Task item
Once the pictures are set aside, copy the data below exactly as it stands.

Data shown
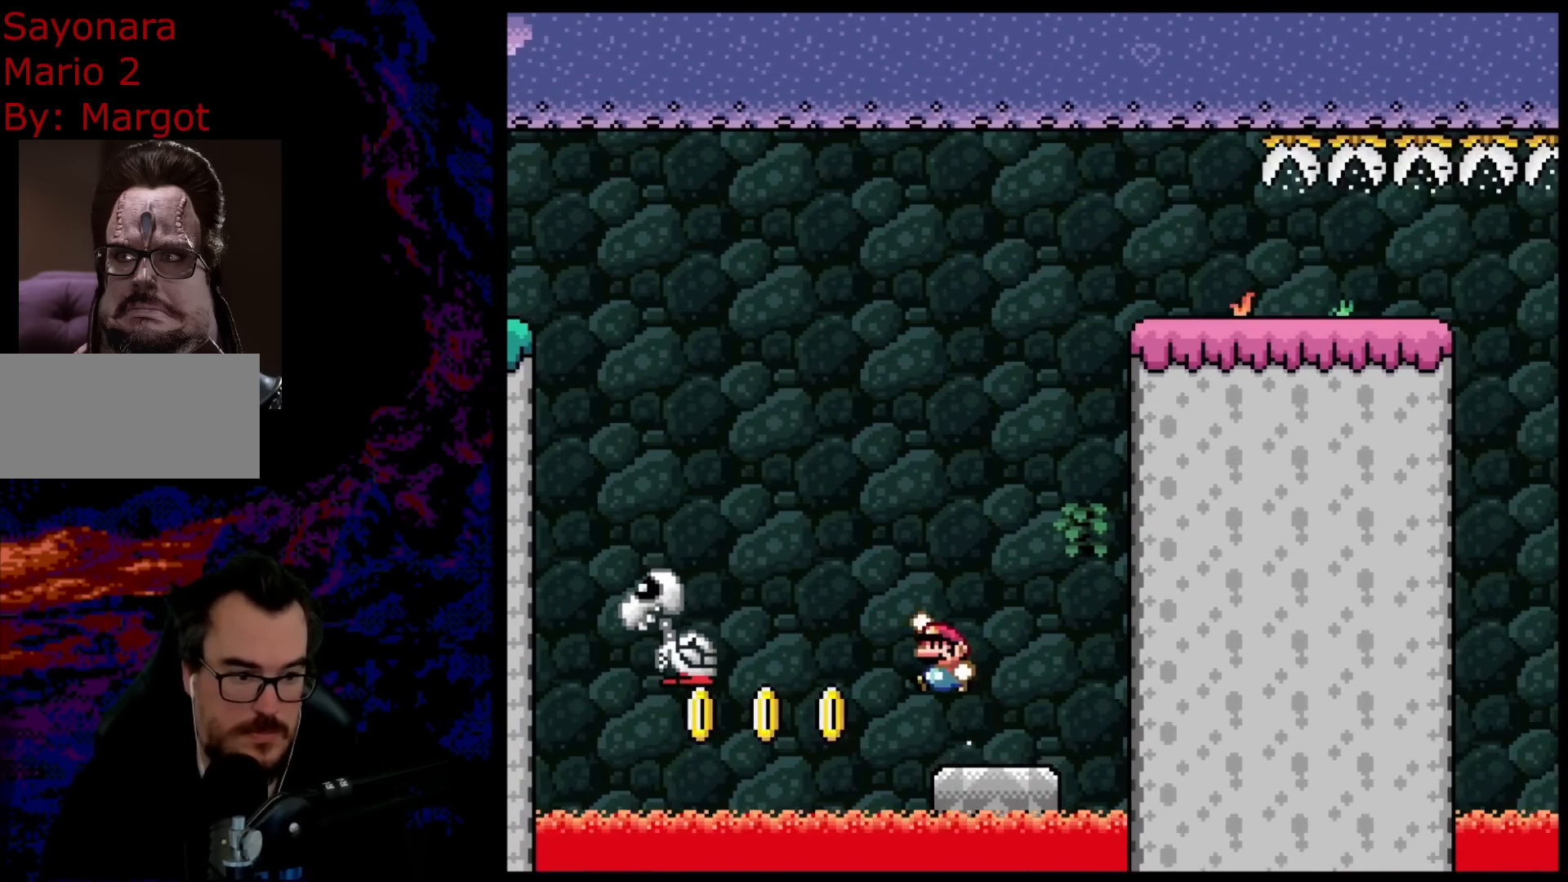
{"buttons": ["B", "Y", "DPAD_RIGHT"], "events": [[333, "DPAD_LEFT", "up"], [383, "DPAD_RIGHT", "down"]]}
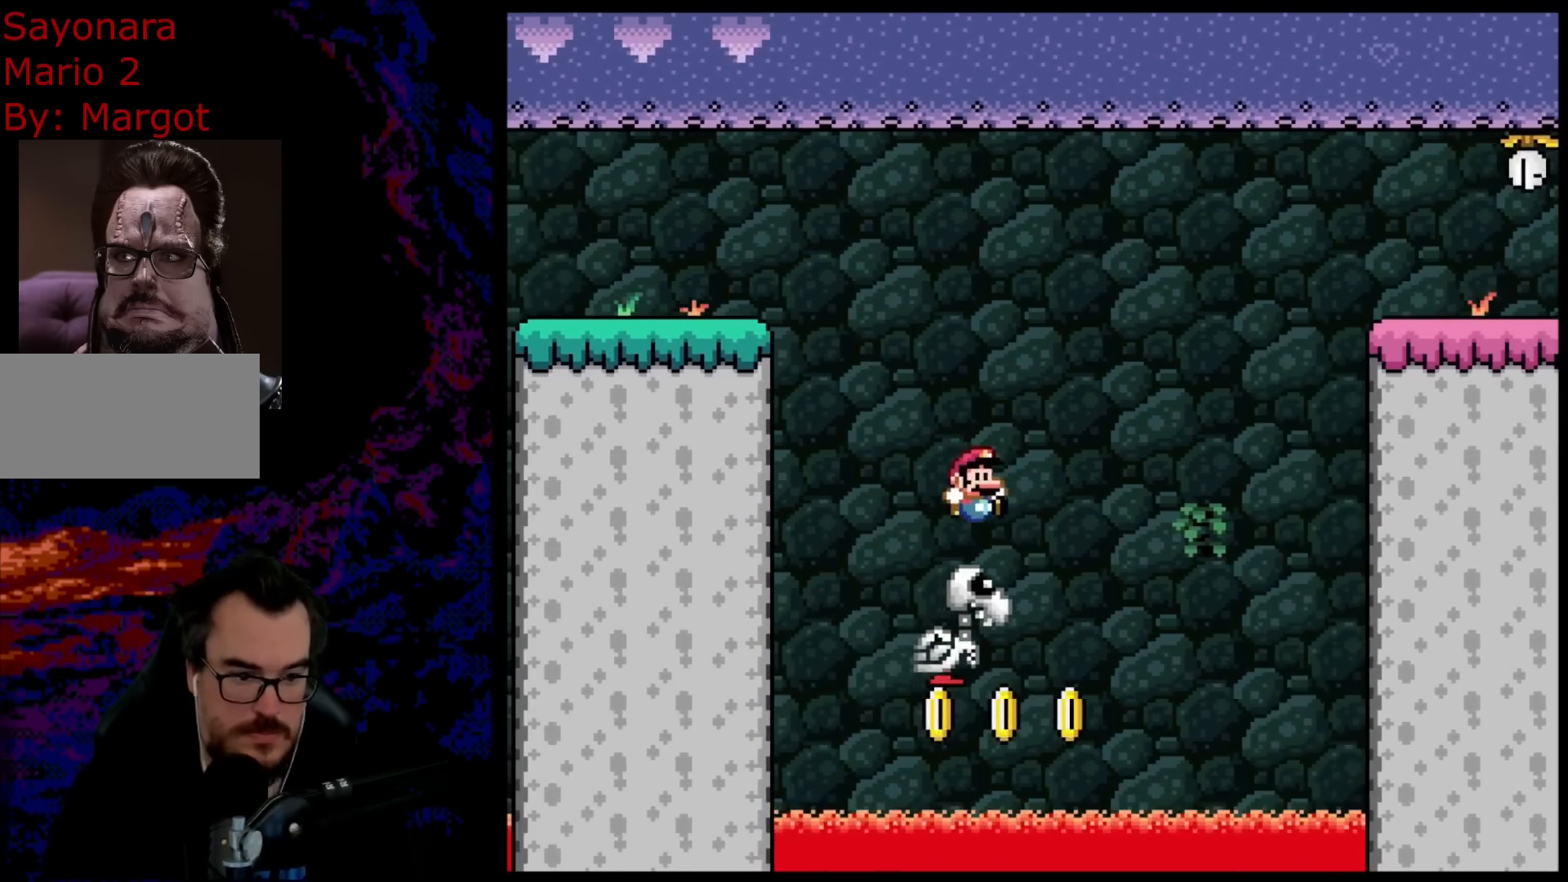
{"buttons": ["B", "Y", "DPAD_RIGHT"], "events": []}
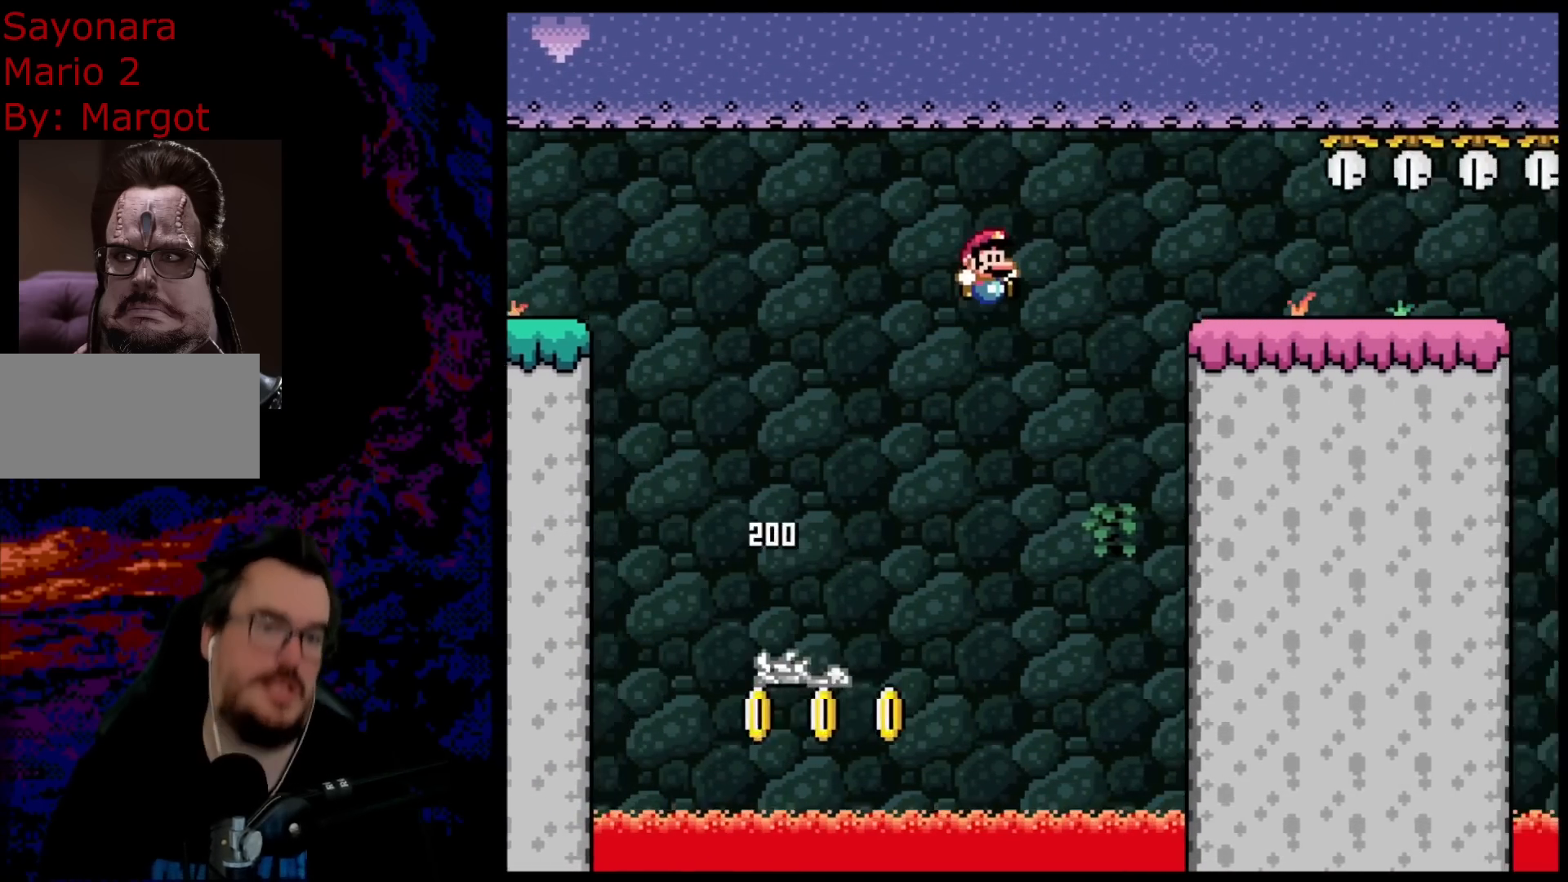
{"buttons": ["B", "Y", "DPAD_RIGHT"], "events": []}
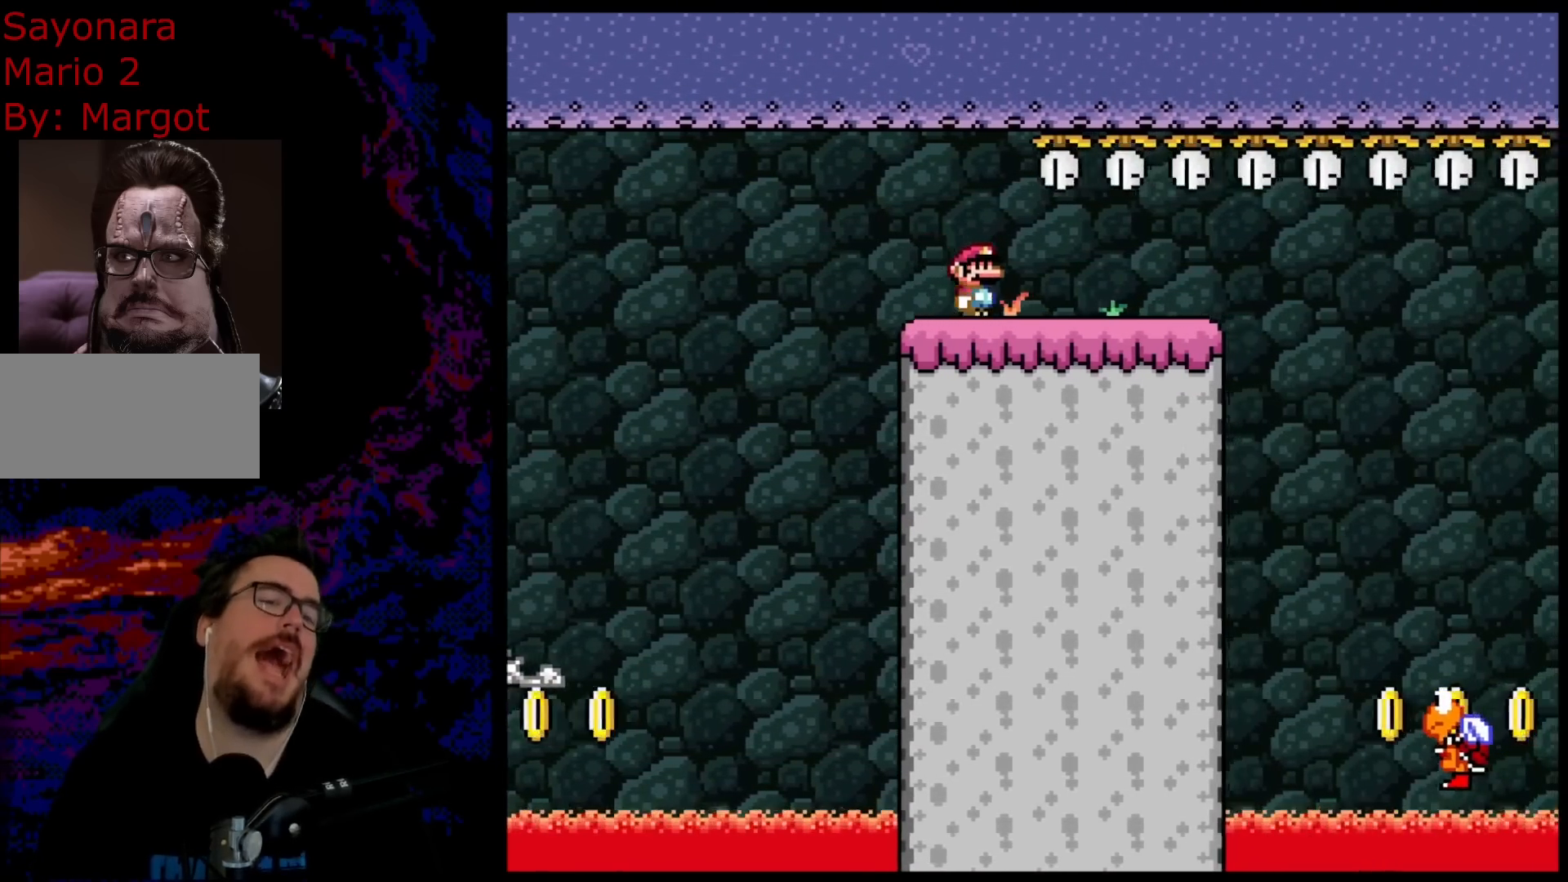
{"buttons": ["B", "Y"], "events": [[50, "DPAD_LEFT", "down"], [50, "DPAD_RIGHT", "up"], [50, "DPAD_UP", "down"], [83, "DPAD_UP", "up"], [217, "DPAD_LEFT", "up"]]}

Result of this exercise
{"buttons": ["B", "Y", "DPAD_RIGHT"], "events": [[333, "DPAD_LEFT", "up"], [383, "DPAD_RIGHT", "down"]]}
{"buttons": ["B", "Y", "DPAD_RIGHT"], "events": []}
{"buttons": ["B", "Y", "DPAD_RIGHT"], "events": []}
{"buttons": ["B", "Y"], "events": [[50, "DPAD_LEFT", "down"], [50, "DPAD_RIGHT", "up"], [50, "DPAD_UP", "down"], [83, "DPAD_UP", "up"], [217, "DPAD_LEFT", "up"]]}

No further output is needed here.